*Work request:* Filter the records below for the word "Сергей". Keep each line that has it.

*Record excerpts:*

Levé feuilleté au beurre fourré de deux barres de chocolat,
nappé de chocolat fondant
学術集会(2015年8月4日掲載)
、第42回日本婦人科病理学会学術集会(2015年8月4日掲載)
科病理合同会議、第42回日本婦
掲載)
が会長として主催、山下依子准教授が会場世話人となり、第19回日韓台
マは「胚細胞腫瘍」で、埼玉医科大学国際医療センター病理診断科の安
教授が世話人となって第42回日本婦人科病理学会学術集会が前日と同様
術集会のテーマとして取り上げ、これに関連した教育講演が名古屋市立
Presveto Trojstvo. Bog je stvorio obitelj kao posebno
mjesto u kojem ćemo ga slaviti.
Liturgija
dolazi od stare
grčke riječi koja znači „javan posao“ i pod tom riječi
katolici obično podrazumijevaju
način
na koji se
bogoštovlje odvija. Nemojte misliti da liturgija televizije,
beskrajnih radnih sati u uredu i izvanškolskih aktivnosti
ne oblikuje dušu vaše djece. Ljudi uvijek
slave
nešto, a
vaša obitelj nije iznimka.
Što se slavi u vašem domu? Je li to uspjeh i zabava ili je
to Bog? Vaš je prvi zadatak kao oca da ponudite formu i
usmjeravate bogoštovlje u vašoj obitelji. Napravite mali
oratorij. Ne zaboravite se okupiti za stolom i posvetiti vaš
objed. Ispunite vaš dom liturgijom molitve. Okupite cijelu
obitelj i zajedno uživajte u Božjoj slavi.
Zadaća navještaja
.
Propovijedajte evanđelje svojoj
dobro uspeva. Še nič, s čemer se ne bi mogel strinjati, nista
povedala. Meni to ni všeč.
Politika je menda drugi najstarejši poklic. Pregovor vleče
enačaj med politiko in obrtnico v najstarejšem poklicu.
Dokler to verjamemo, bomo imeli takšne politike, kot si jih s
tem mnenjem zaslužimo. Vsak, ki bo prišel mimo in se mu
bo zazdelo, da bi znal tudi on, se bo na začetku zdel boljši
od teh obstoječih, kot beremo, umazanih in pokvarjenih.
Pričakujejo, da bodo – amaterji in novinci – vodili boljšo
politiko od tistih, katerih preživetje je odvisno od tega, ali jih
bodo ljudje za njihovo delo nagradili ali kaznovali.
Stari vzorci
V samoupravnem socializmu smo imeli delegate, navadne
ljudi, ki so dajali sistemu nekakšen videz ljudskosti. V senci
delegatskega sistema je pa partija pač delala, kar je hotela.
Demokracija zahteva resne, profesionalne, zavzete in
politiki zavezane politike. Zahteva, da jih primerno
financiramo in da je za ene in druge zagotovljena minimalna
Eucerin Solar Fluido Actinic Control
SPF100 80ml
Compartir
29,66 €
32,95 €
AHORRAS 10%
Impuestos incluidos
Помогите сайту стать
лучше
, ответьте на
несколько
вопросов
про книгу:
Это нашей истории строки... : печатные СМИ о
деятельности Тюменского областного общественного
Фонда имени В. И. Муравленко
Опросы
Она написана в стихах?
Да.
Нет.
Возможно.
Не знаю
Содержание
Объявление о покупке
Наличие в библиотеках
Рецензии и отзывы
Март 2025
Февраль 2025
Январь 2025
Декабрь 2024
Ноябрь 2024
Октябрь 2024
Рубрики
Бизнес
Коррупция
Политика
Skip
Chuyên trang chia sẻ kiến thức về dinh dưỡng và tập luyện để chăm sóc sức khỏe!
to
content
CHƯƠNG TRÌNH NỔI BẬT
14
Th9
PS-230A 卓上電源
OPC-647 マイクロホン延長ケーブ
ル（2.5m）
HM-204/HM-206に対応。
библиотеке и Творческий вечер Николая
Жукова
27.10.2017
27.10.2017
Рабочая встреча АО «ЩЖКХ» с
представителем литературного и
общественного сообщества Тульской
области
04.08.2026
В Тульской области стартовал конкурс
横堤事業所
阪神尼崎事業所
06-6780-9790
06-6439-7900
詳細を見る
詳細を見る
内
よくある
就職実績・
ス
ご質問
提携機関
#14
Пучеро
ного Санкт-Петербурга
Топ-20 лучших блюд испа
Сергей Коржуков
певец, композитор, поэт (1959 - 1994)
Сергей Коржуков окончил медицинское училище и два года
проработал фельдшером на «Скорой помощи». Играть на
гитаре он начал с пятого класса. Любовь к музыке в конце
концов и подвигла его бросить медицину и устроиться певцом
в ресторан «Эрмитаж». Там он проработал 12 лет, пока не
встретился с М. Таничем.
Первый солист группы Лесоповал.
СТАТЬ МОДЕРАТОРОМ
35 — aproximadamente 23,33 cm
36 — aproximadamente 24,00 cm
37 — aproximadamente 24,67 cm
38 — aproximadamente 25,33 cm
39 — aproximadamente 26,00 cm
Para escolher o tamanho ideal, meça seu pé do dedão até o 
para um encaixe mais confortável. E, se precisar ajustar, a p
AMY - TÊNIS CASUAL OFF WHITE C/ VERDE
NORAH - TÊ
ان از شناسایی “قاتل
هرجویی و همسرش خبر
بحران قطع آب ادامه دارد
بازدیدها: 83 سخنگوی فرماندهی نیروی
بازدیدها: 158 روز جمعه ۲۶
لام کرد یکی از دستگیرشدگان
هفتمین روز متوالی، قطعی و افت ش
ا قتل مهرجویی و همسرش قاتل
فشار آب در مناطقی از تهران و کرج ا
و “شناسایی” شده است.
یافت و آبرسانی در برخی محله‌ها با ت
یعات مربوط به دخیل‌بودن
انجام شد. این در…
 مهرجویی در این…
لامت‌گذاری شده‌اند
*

*Result below:*
Сергей Коржуков
Сергей Коржуков окончил медицинское училище и два года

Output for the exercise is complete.